TEXT PROVIDED
Table 1 Optimization of the reaction conditionsa

Substrate scope

With the most efficient catalytic conditions in hand, we next examined the substrate scope (Fig. 2). The R substituent of cyclic 1,3-dione 1 was investigated firstly. Substrates equipped with cyclic substituents (e.g., four- and six-membered rings) on cyclic 1,3-dione scaffold gave the corresponding products 3ba and 3ca in good yields but only with moderate er. In addition, reactions for cyclic 1,3-dione substrates bearing alkyl chains in different length proceeded smoothly under standard reaction conditions (3dafa). While substrate cyclic 1,3-dione (2g) bearing a long alkyl chain was used, a good yield and high er value were achieved (Fig. 2, 3ga, 70% yield and 95:5 er).

Fig. 2

Scope of cyclic 1,3-diones. Reaction conditions: a mixture of 1bg (0.11 mmol), 2a (0.10 mmol), nBu4NOAc (0.2 mmol), oxidant E (0.15 mmol), Mg(OTf)2 (20 mol%), and cat. A (15 mol%) in toluene (2.0 mL) was stirred at room temperature under N2 for 24 h

To address the stability of the products, we conducted several experiments and the related results verified that the rotation barrier of the chiral axis was high enough to prevent the racemization of product 3gh during the reaction or its purification: with ΔGrot = 119.7 KJ mol−1 at 85 °C, the half-life of rotation is 7.41 h at 85 °C (Fig. 3; for details, see Supplementary Discussion).

Fig. 3

Determination of the enantiomerization barrier. Reaction conditions: 3 mg of enantio-enriched 3gh were refluxed in 15 mL of toluene at 85 °C. Samples of 7 µL of this solution were injected on Chiralpak IC (heptane/iPrOH = 80/20, 1 mL min−1, UV detection at 254 nm) to monitor the percentage decrease of the second eluted enantiomer over time

Further investigation on the scope of ynals was conducted (Fig. 4). The steric and electronic effects on the aromatic ring of ynals were evaluated by the variation of substituent patterns. When examined substrates bear electron-withdrawing or electron-donating groups at 3-, 4-, 6-, 7-, or 8-substituted positions on naphthalene rings, moderate to good yields and high er values were regularly obtained (3gdgr). When a substituted phenyl ring replaced the naphthalene ring in ynals, high er could still be achieved (3gs and 3gt). The absolute configuration of 3au was determined to be (S) by X-ray crystallography, and other products were assigned by analogy.

Fig. 4

Scope of ynals. Reaction conditions: a mixture of 1g (0.11 mmol), 2d−t (0.10 mmol), nBu4NOAc (0.2 mmol), oxidant E (0.15 mmol), Mg(OTf)2 (20 mol%), and cat. A (15 mol%) in toluene (2.0 mL) was stirred at room temperature under N2 for 24 h

To demonstrate the utility of above synthesized products, we successfully converted 8 into commonly used axially biaryls 10. As shown in Fig. 5, Diels–Alder reaction of 8 and 9 afforded the corresponding axially chiral naphthyl–phenyl products 10 in acceptable yields and no racemization was observed.

DATASET CONTENT
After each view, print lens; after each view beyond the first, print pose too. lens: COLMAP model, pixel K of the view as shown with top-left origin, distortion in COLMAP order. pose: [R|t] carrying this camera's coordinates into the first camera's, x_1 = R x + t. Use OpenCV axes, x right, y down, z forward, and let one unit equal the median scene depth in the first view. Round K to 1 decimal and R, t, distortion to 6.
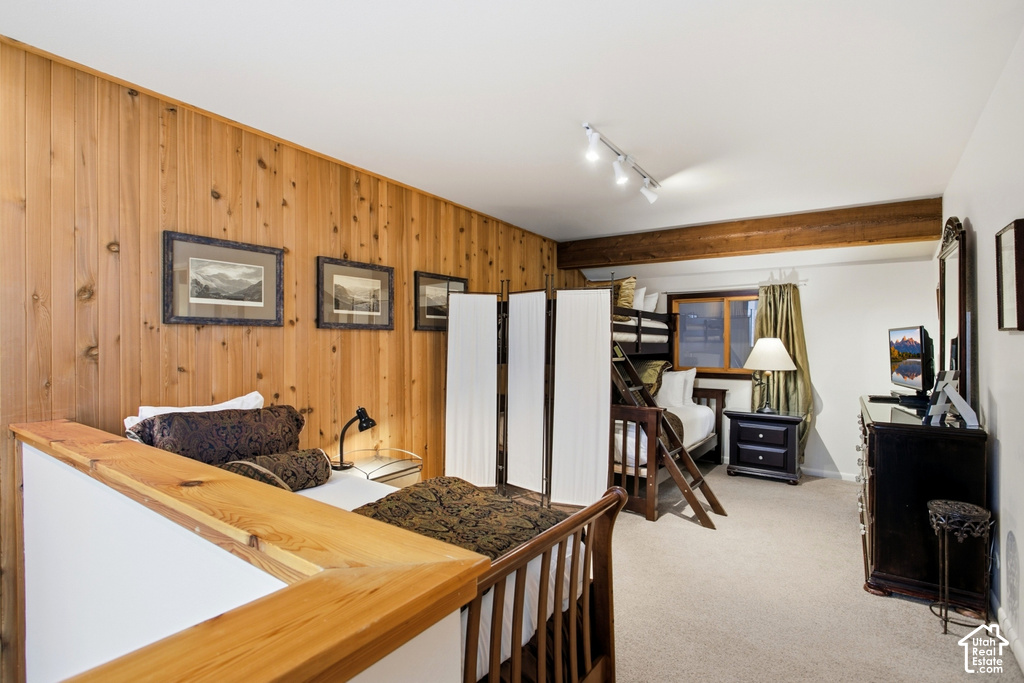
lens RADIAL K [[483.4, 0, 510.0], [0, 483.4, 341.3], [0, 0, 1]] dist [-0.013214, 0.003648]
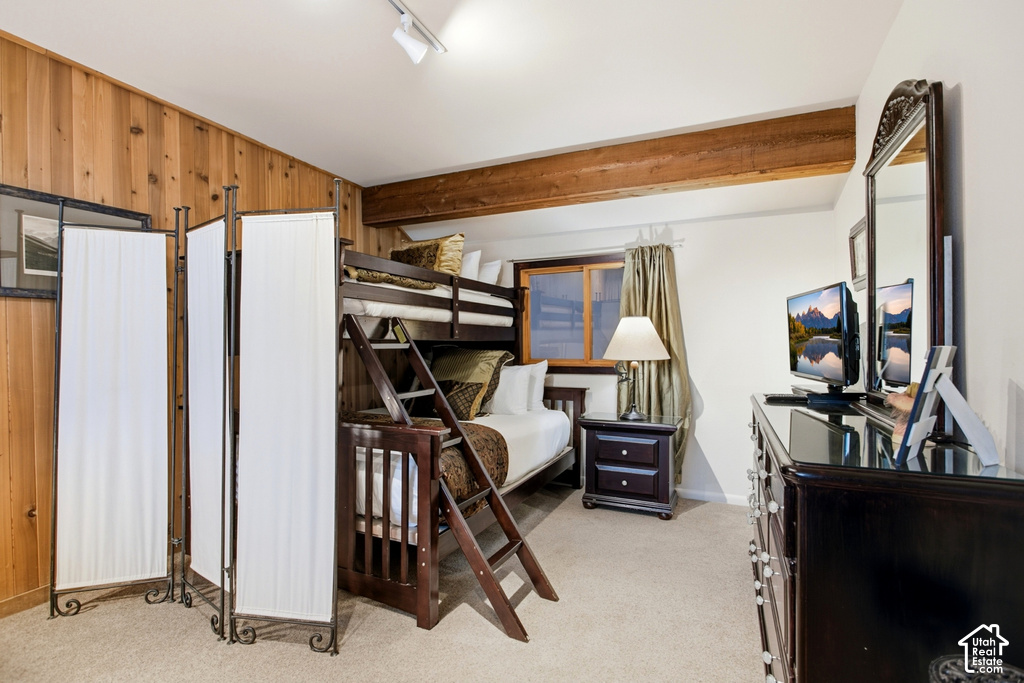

TASK SET
- A) Translate this sentence from the chemistry text on substrate scope into Spanish: "With the most efficient catalytic conditions in hand, we next examined the substrate scope (Fig. 2)."
- B) Carry on the chemistry text on substrate scope, picking up after its final sentence about the Diels–Alder reaction.

RESPONSES FOR EACH TASK
- A) Una vez establecidas las condiciones catalíticas más eficientes, examinamos a continuación el alcance de los sustratos (Fig. 2).

- B)
Fig. 5

Scope of Diels–Alder reaction. Reaction conditions: a mixture of 8 (0.1 mmol), 9 (1.0 mmol), in toluene (2.0 mL) was stirred at room temperature for 72 h

Mechanistic studies

The origins of chemo- and stereo-selectivity of this reaction are rationalized by the postulated mechanism illustrated in Fig. 6 (Path A). The addition of NHC catalyst to ynal 2 yields an NHC-bounded Breslow intermediate I63,64. Breslow intermediate I then undergoes oxidation to generate the firstly proposed intermediate, alkynyl acyl azolium II, which subsequently reacts with cyclic 1,3-dione 1 to form intermediate III. III undergoes Michael addition to the alkynyl azolium moeity to form the allenolate intermediate and after subsequent proton transfer from the 1,3-dione to the allene, intermediate IV is reached. Next O–C bond is formed to create V and the NHC can be released and finally generated product 3. As the generation of NHC-bounded unsaturated acyl azolium intermediates from ynals has been reported by Zeitler45, Lupton46,47, Bode48,49,50,51, Scheidt52, and others53,54,55, an alternative pathway may involve the direct annulation of NHC-bounded unsaturated acyl azolium intermediate VI with cyclic 1,3-dione 1 leading to byproduct 4. However, as highlighted in Fig. 7 (Eq. (1)), the oxidative dehydrogenation of 4aa to 3aa does not proceed in the presence of oxidant alone or under standard reaction conditions. As such, 3aa cannot be generated from the α,β-unsaturated acyl azolium intermediate.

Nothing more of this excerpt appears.